Methodically, the research is based on the principles of qualitative research which asks, concerning human decisions, Why? and How? instead of asking merely What? Where? or When? In the present study, the act of writing is a creative process requiring similar creative decisions as any work of art. In the letters, I aim to reflect and analyse my artistic working process as a particular behavioural phenomenon, as an escapist one, and try to investigate and understand the implications of its nature. The framework within which I attempt to grasp the complexity and significance of escapism as an artistic approach is based on the “engaged theory”. It functions as a framework that moves from the empirical analysis of phenomena of human and social behaviour towards abstract theories which reflect on social and political order (James 44-46). As part of the research process, I try to combine the biography of the artists with artistic motives and products. I try to make of biography a means of investigation. Here, I deliberately focus on examples of failure and disruption. Through these cases – my own included – I try to question the motivation to engage in art making and to questions the power and significance of art under conditions of failure, avoidance, disability or dysfunction.


Regarding the analysis of conceptual issues considered in the letters, my approach is informed by Hans-Georg Gadamer's hermeneutics. For Gadamer, understanding and language are at the core of human existence (Langdridge 50-51). Gadamer transformed hermeneutics into an art of interpretation and translation of reality. Based on the central role of language in Gadamer's hermeneutics, I think that man's existence is verbal in essence and human nature is universally experienced through the word.

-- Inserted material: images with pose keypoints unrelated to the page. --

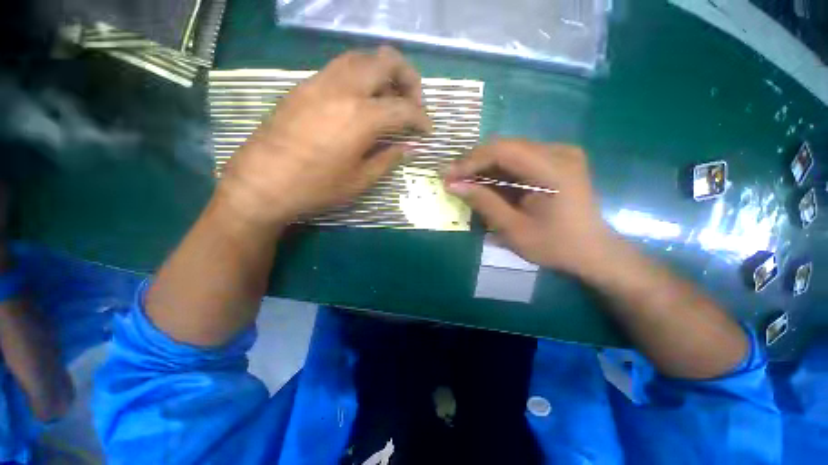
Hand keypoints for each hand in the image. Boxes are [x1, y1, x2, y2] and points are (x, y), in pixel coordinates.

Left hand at [218, 46, 431, 226]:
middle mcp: (343, 89)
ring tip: (389, 98)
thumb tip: (408, 147)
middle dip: (408, 79)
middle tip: (412, 103)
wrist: (261, 183)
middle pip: (386, 61)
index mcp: (361, 117)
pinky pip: (341, 68)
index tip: (427, 131)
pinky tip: (361, 101)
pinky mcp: (304, 86)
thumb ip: (388, 158)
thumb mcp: (360, 180)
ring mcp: (320, 82)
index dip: (421, 119)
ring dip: (383, 72)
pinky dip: (361, 76)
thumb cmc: (316, 188)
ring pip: (362, 57)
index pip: (404, 108)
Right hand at [445, 139, 616, 276]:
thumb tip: (453, 185)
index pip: (502, 151)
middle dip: (474, 163)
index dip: (471, 161)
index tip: (448, 176)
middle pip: (505, 146)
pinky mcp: (557, 161)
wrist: (592, 251)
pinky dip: (499, 170)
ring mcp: (560, 153)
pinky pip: (519, 158)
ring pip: (510, 151)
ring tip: (464, 181)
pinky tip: (485, 182)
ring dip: (484, 166)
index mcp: (554, 169)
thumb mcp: (514, 229)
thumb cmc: (555, 246)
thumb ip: (484, 203)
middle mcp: (559, 151)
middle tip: (453, 179)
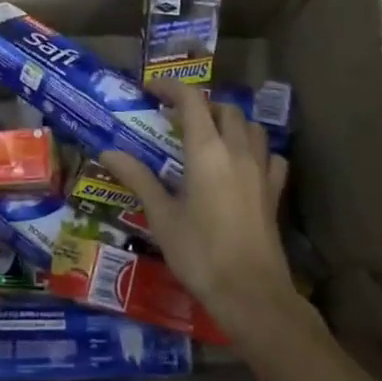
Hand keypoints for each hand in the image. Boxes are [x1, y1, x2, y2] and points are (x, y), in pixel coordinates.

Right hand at [101, 82, 301, 345]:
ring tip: (208, 135)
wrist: (251, 293)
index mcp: (207, 151)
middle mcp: (237, 151)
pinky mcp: (274, 192)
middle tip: (175, 118)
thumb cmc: (199, 253)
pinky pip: (270, 156)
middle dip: (200, 105)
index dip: (171, 87)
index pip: (192, 100)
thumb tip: (107, 151)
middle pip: (224, 109)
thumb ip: (137, 178)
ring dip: (229, 122)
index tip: (150, 89)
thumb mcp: (161, 215)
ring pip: (251, 127)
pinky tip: (242, 164)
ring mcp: (261, 171)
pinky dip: (255, 149)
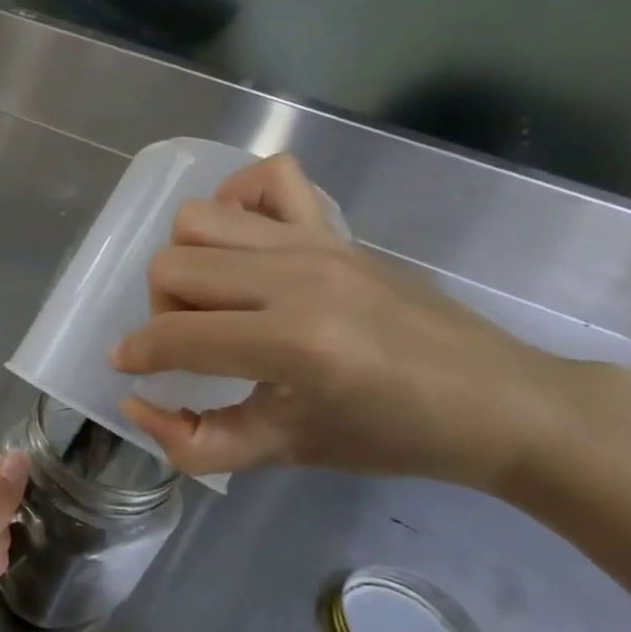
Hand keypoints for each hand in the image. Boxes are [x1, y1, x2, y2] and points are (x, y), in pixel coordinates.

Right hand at [110, 154, 577, 490]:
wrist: (500, 402)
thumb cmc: (392, 437)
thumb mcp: (286, 452)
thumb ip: (196, 443)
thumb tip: (134, 404)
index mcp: (294, 344)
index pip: (176, 335)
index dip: (137, 354)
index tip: (130, 367)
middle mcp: (298, 279)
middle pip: (171, 265)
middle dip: (160, 310)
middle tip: (190, 342)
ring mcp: (316, 243)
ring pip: (198, 220)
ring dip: (185, 259)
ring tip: (212, 297)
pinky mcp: (334, 227)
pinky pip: (267, 178)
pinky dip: (237, 199)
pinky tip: (242, 243)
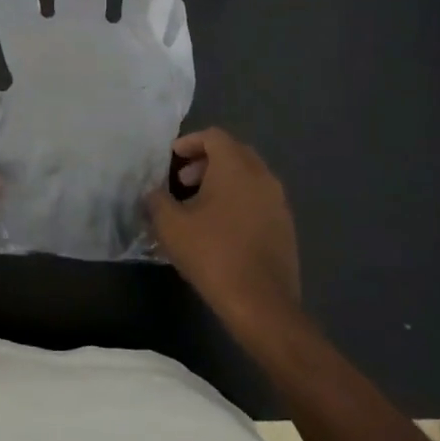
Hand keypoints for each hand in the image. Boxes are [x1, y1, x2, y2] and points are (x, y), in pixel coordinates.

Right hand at [146, 128, 300, 336]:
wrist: (262, 303)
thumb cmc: (213, 254)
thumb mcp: (170, 225)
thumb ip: (156, 200)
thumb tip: (154, 193)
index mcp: (236, 167)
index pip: (214, 136)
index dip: (190, 142)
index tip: (172, 159)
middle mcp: (262, 176)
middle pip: (234, 153)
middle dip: (206, 161)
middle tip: (183, 182)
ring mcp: (278, 202)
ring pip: (248, 176)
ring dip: (223, 182)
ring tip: (199, 207)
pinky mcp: (286, 226)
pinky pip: (259, 199)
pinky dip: (238, 200)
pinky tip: (221, 227)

In this study, the letters function as documentary evidence outlining the transformation of the artist leading into the state of escapism. Each letter marks a particular point of the process which allows for a different approach to the idea of Disabled Art.


In the letters, I emphasize theories of memory (public and private) as factors having a direct impact on my practical decisions. I relate myself to Paul Ricœur's theories on memory, history and forgetting. “In what way […] are the vicissitudes of the exercise of memory likely to affect memory's ambition to be truthful? In a word, the exercise of memory is its use […]” (Ricoeur 57).


Although the letters form a kind of diary, they are not intended to serve as auto-ethnography, even if the style of writing might give this impression.


In the present study, the writer remains a transparent figure who does not belong to any specific place, although he is Israeli and does live in the present. The presented reflections are not auto-biographical; they are strategic and engage with broader issues regarding the personal experiences of the writer. The style of writing is designed to make possible a monitoring overview of the phenomenon of disability and therefore of escapism in art. With regard to this aim, the truth of the described events is irrelevant.


The notion Disabled Art is a complex one, affected by many real factors and raising many important questions about the future and relevance of contemporary art making. The notion originates in my experience of dealing with the reality in which artists work in Israel. In this study, I want to examine the nature, impact and consequences of that reality on art and its relation to the society. I intend to provide a rich body of knowledge about artistic "escapism" by studying it thematically in relation to my own practical experience of it as an artist. The introduction, the letters and my artistic practice (documented in the appendix), of which this doctoral thesis consists, aim as a whole at presenting a work in artistic research investigating the idea of Disabled Art and The Escapist Artist.